▸ Work instruction
Transcribe the whole listing exactly.

**** Information

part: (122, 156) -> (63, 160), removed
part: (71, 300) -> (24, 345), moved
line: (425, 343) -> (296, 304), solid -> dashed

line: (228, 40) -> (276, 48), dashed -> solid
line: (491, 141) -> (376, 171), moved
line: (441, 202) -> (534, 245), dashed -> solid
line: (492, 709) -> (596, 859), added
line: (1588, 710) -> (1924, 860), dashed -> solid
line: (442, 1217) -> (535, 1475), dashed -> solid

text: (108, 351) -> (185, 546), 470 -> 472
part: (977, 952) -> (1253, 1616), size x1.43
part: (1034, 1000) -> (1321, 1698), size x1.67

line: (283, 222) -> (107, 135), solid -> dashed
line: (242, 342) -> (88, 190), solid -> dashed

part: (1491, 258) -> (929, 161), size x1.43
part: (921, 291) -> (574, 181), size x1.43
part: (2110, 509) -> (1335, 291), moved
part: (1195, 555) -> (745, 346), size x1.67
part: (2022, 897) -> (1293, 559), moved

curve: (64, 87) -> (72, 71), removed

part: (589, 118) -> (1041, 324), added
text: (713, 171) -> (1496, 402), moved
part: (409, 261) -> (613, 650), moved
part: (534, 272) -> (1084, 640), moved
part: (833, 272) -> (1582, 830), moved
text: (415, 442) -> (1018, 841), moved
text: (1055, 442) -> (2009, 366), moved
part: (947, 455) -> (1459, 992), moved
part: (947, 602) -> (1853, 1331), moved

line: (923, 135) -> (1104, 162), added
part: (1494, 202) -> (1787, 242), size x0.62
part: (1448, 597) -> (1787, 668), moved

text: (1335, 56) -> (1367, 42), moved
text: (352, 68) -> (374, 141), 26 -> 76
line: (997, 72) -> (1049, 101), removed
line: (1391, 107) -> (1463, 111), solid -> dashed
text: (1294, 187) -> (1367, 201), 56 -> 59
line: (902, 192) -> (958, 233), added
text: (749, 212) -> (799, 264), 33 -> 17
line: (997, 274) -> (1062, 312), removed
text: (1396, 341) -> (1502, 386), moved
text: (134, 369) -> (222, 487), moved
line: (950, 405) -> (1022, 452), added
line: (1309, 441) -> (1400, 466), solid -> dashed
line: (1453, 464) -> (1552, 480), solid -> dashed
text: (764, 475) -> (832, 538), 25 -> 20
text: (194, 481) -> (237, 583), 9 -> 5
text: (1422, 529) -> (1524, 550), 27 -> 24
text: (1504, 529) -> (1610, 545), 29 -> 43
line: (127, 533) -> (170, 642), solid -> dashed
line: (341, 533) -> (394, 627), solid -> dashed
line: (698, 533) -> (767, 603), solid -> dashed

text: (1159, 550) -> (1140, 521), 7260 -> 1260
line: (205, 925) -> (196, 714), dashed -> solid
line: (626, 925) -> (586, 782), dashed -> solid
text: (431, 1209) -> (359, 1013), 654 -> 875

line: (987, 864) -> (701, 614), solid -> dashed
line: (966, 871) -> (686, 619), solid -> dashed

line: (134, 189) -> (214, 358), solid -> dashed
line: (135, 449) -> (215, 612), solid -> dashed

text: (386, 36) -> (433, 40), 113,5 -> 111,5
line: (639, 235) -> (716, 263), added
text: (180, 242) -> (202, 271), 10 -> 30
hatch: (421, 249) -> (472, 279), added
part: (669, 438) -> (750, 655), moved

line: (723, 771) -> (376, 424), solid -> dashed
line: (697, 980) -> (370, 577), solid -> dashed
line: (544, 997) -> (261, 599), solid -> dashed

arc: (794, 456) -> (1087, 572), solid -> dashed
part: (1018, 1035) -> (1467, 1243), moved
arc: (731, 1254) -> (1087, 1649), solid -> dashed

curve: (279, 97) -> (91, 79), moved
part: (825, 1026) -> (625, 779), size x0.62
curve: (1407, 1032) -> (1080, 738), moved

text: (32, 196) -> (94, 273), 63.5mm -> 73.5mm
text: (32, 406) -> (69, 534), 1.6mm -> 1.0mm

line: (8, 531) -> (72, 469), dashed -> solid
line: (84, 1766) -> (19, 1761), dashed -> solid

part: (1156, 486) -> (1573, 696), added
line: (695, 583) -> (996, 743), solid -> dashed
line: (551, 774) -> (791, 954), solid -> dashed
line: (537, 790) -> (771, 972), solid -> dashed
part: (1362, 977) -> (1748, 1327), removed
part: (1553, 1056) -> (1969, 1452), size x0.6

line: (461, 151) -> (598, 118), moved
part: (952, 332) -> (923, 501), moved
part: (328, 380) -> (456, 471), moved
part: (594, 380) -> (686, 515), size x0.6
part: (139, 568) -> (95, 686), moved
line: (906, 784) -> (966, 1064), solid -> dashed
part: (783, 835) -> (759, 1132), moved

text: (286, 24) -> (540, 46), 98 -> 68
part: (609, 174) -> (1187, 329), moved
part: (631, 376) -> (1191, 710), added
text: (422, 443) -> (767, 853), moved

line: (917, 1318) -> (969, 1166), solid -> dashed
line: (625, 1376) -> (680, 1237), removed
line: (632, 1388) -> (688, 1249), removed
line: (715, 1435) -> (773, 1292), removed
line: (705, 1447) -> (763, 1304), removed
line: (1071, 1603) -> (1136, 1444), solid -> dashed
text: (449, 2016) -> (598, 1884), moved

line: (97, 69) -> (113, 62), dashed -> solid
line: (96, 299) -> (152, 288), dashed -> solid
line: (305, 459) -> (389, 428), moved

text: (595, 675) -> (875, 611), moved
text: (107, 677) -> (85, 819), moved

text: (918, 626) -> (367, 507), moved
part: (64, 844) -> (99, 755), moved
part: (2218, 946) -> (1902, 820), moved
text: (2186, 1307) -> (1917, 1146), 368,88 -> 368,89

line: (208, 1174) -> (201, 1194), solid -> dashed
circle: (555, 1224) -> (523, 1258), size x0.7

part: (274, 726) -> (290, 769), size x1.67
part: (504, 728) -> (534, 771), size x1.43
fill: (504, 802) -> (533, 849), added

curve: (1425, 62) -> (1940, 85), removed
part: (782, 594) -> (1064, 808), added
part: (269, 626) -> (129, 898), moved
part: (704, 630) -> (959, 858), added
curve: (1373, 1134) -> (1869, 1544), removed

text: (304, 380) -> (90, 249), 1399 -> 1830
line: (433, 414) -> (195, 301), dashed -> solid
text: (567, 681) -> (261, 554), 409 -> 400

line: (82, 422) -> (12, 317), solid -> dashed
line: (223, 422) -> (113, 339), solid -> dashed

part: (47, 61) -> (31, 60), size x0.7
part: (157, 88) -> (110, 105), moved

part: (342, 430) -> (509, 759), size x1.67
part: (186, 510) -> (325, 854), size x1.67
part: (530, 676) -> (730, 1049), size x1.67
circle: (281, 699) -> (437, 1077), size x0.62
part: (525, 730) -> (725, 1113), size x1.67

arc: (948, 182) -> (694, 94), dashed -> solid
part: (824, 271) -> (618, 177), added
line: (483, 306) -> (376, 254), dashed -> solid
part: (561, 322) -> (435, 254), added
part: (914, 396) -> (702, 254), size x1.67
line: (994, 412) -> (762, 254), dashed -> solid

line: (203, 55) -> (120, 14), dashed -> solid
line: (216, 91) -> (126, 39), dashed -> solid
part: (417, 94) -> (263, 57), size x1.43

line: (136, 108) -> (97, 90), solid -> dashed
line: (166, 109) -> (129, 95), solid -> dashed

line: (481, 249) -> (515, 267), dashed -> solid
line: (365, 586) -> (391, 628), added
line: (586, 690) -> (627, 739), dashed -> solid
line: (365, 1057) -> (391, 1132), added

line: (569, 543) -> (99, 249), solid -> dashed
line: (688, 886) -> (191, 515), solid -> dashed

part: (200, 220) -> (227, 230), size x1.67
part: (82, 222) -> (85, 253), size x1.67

********

▸ Exercise solution
part: (122, 156) -> (63, 160), removed
part: (71, 300) -> (24, 345), moved
line: (425, 343) -> (296, 304), solid -> dashed

line: (228, 40) -> (276, 48), dashed -> solid
line: (491, 141) -> (376, 171), moved
line: (441, 202) -> (534, 245), dashed -> solid
line: (492, 709) -> (596, 859), added
line: (1588, 710) -> (1924, 860), dashed -> solid
line: (442, 1217) -> (535, 1475), dashed -> solid

text: (108, 351) -> (185, 546), 470 -> 472
part: (977, 952) -> (1253, 1616), size x1.43
part: (1034, 1000) -> (1321, 1698), size x1.67

line: (283, 222) -> (107, 135), solid -> dashed
line: (242, 342) -> (88, 190), solid -> dashed

part: (1491, 258) -> (929, 161), size x1.43
part: (921, 291) -> (574, 181), size x1.43
part: (2110, 509) -> (1335, 291), moved
part: (1195, 555) -> (745, 346), size x1.67
part: (2022, 897) -> (1293, 559), moved

curve: (64, 87) -> (72, 71), removed

part: (589, 118) -> (1041, 324), added
text: (713, 171) -> (1496, 402), moved
part: (409, 261) -> (613, 650), moved
part: (534, 272) -> (1084, 640), moved
part: (833, 272) -> (1582, 830), moved
text: (415, 442) -> (1018, 841), moved
text: (1055, 442) -> (2009, 366), moved
part: (947, 455) -> (1459, 992), moved
part: (947, 602) -> (1853, 1331), moved

line: (923, 135) -> (1104, 162), added
part: (1494, 202) -> (1787, 242), size x0.62
part: (1448, 597) -> (1787, 668), moved

text: (1335, 56) -> (1367, 42), moved
text: (352, 68) -> (374, 141), 26 -> 76
line: (997, 72) -> (1049, 101), removed
line: (1391, 107) -> (1463, 111), solid -> dashed
text: (1294, 187) -> (1367, 201), 56 -> 59
line: (902, 192) -> (958, 233), added
text: (749, 212) -> (799, 264), 33 -> 17
line: (997, 274) -> (1062, 312), removed
text: (1396, 341) -> (1502, 386), moved
text: (134, 369) -> (222, 487), moved
line: (950, 405) -> (1022, 452), added
line: (1309, 441) -> (1400, 466), solid -> dashed
line: (1453, 464) -> (1552, 480), solid -> dashed
text: (764, 475) -> (832, 538), 25 -> 20
text: (194, 481) -> (237, 583), 9 -> 5
text: (1422, 529) -> (1524, 550), 27 -> 24
text: (1504, 529) -> (1610, 545), 29 -> 43
line: (127, 533) -> (170, 642), solid -> dashed
line: (341, 533) -> (394, 627), solid -> dashed
line: (698, 533) -> (767, 603), solid -> dashed

text: (1159, 550) -> (1140, 521), 7260 -> 1260
line: (205, 925) -> (196, 714), dashed -> solid
line: (626, 925) -> (586, 782), dashed -> solid
text: (431, 1209) -> (359, 1013), 654 -> 875

line: (987, 864) -> (701, 614), solid -> dashed
line: (966, 871) -> (686, 619), solid -> dashed

line: (134, 189) -> (214, 358), solid -> dashed
line: (135, 449) -> (215, 612), solid -> dashed

text: (386, 36) -> (433, 40), 113,5 -> 111,5
line: (639, 235) -> (716, 263), added
text: (180, 242) -> (202, 271), 10 -> 30
hatch: (421, 249) -> (472, 279), added
part: (669, 438) -> (750, 655), moved

line: (723, 771) -> (376, 424), solid -> dashed
line: (697, 980) -> (370, 577), solid -> dashed
line: (544, 997) -> (261, 599), solid -> dashed

arc: (794, 456) -> (1087, 572), solid -> dashed
part: (1018, 1035) -> (1467, 1243), moved
arc: (731, 1254) -> (1087, 1649), solid -> dashed

curve: (279, 97) -> (91, 79), moved
part: (825, 1026) -> (625, 779), size x0.62
curve: (1407, 1032) -> (1080, 738), moved

text: (32, 196) -> (94, 273), 63.5mm -> 73.5mm
text: (32, 406) -> (69, 534), 1.6mm -> 1.0mm

line: (8, 531) -> (72, 469), dashed -> solid
line: (84, 1766) -> (19, 1761), dashed -> solid

part: (1156, 486) -> (1573, 696), added
line: (695, 583) -> (996, 743), solid -> dashed
line: (551, 774) -> (791, 954), solid -> dashed
line: (537, 790) -> (771, 972), solid -> dashed
part: (1362, 977) -> (1748, 1327), removed
part: (1553, 1056) -> (1969, 1452), size x0.6

line: (461, 151) -> (598, 118), moved
part: (952, 332) -> (923, 501), moved
part: (328, 380) -> (456, 471), moved
part: (594, 380) -> (686, 515), size x0.6
part: (139, 568) -> (95, 686), moved
line: (906, 784) -> (966, 1064), solid -> dashed
part: (783, 835) -> (759, 1132), moved

text: (286, 24) -> (540, 46), 98 -> 68
part: (609, 174) -> (1187, 329), moved
part: (631, 376) -> (1191, 710), added
text: (422, 443) -> (767, 853), moved

line: (917, 1318) -> (969, 1166), solid -> dashed
line: (625, 1376) -> (680, 1237), removed
line: (632, 1388) -> (688, 1249), removed
line: (715, 1435) -> (773, 1292), removed
line: (705, 1447) -> (763, 1304), removed
line: (1071, 1603) -> (1136, 1444), solid -> dashed
text: (449, 2016) -> (598, 1884), moved

line: (97, 69) -> (113, 62), dashed -> solid
line: (96, 299) -> (152, 288), dashed -> solid
line: (305, 459) -> (389, 428), moved

text: (595, 675) -> (875, 611), moved
text: (107, 677) -> (85, 819), moved

text: (918, 626) -> (367, 507), moved
part: (64, 844) -> (99, 755), moved
part: (2218, 946) -> (1902, 820), moved
text: (2186, 1307) -> (1917, 1146), 368,88 -> 368,89

line: (208, 1174) -> (201, 1194), solid -> dashed
circle: (555, 1224) -> (523, 1258), size x0.7

part: (274, 726) -> (290, 769), size x1.67
part: (504, 728) -> (534, 771), size x1.43
fill: (504, 802) -> (533, 849), added

curve: (1425, 62) -> (1940, 85), removed
part: (782, 594) -> (1064, 808), added
part: (269, 626) -> (129, 898), moved
part: (704, 630) -> (959, 858), added
curve: (1373, 1134) -> (1869, 1544), removed

text: (304, 380) -> (90, 249), 1399 -> 1830
line: (433, 414) -> (195, 301), dashed -> solid
text: (567, 681) -> (261, 554), 409 -> 400

line: (82, 422) -> (12, 317), solid -> dashed
line: (223, 422) -> (113, 339), solid -> dashed

part: (47, 61) -> (31, 60), size x0.7
part: (157, 88) -> (110, 105), moved

part: (342, 430) -> (509, 759), size x1.67
part: (186, 510) -> (325, 854), size x1.67
part: (530, 676) -> (730, 1049), size x1.67
circle: (281, 699) -> (437, 1077), size x0.62
part: (525, 730) -> (725, 1113), size x1.67

arc: (948, 182) -> (694, 94), dashed -> solid
part: (824, 271) -> (618, 177), added
line: (483, 306) -> (376, 254), dashed -> solid
part: (561, 322) -> (435, 254), added
part: (914, 396) -> (702, 254), size x1.67
line: (994, 412) -> (762, 254), dashed -> solid

line: (203, 55) -> (120, 14), dashed -> solid
line: (216, 91) -> (126, 39), dashed -> solid
part: (417, 94) -> (263, 57), size x1.43

line: (136, 108) -> (97, 90), solid -> dashed
line: (166, 109) -> (129, 95), solid -> dashed

line: (481, 249) -> (515, 267), dashed -> solid
line: (365, 586) -> (391, 628), added
line: (586, 690) -> (627, 739), dashed -> solid
line: (365, 1057) -> (391, 1132), added

line: (569, 543) -> (99, 249), solid -> dashed
line: (688, 886) -> (191, 515), solid -> dashed

part: (200, 220) -> (227, 230), size x1.67
part: (82, 222) -> (85, 253), size x1.67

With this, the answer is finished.